# 15-year-old sentenced to life



## kwflatbed (Dec 29, 2004)

PROVIDENCE, R.I. (AP) November 6,2006










The second-youngest murder defendant in the state in more than 100 years was sentenced to life in prison yesterday.

Fifteen-year-old Phearin Rot won't be eligible for parole until the year 2026.

Rot pleaded guilty to first degree murder for fatally shooting 14-year-old Jamont Richardson last year.

Prosecutors say the teenager's cousin complained to Rot that she had braided Richardson's hair but he refused to pay her the 15-dollars she charged.

Prosecutors say Rot and Richardson fought at his cousin's house in the city's Smith Hill neighborhood.

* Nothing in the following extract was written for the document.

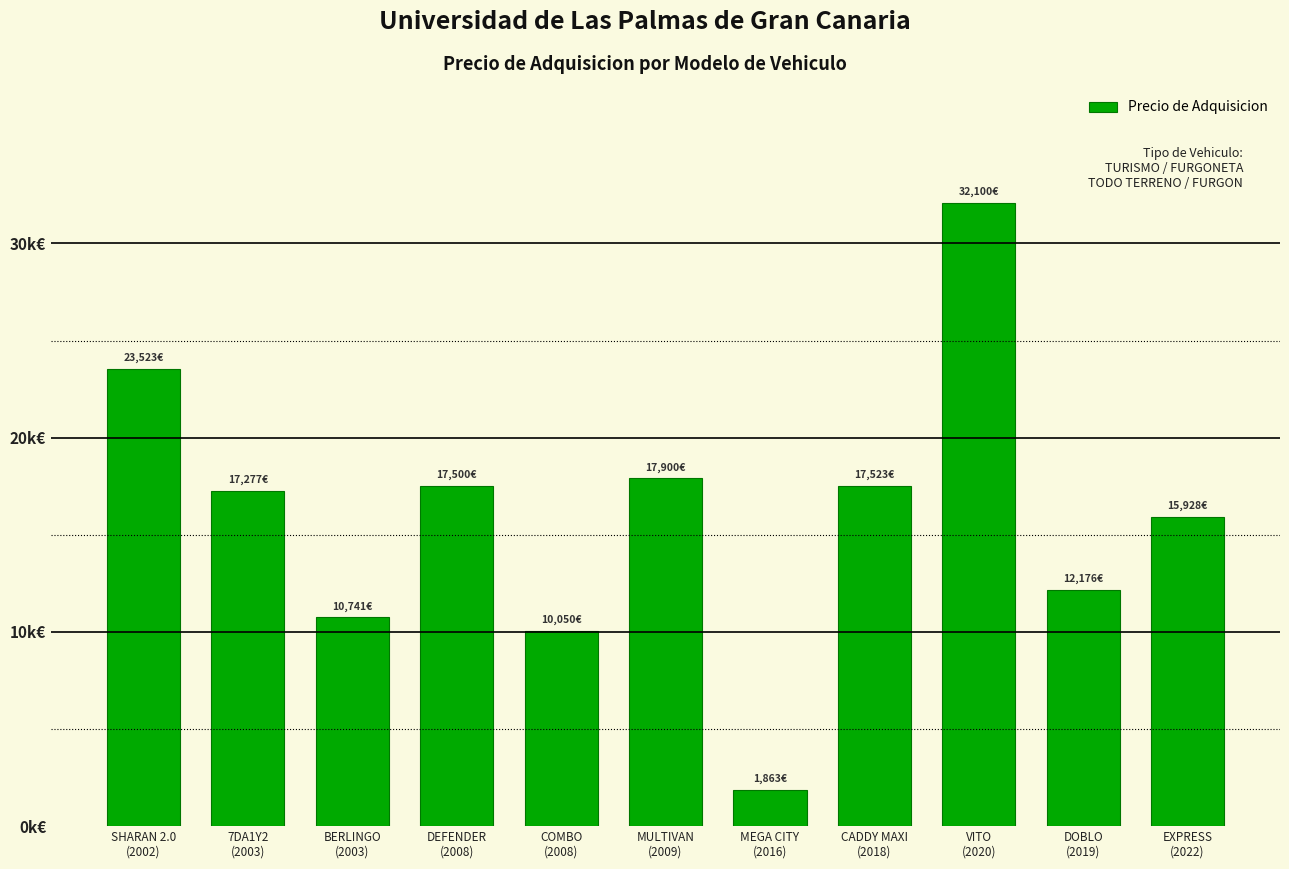

What is the difference between the maximum and second lowest values?

22050.0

State lawyers say Rot left and returned with a gun and shot Richardson in the face.

Members of Richardson's family were in court wearing T-shirts with a poem about him.

At the sentencing, judge Robert Krause said the use of illegal guns was "the bane of society."

(Copyright 2006 by The Associated Press. All Rights Reserved.)


----------



## Andy0921 (Jan 12, 2006)

It's your own fault punk!You made a stupid discission thinking you were bad ass and now your fucked. Have good life Jr.


----------



## justanotherparatrooper (Aug 27, 2006)

i wouldnt recomend sleeping on your stomach ...you little prick


----------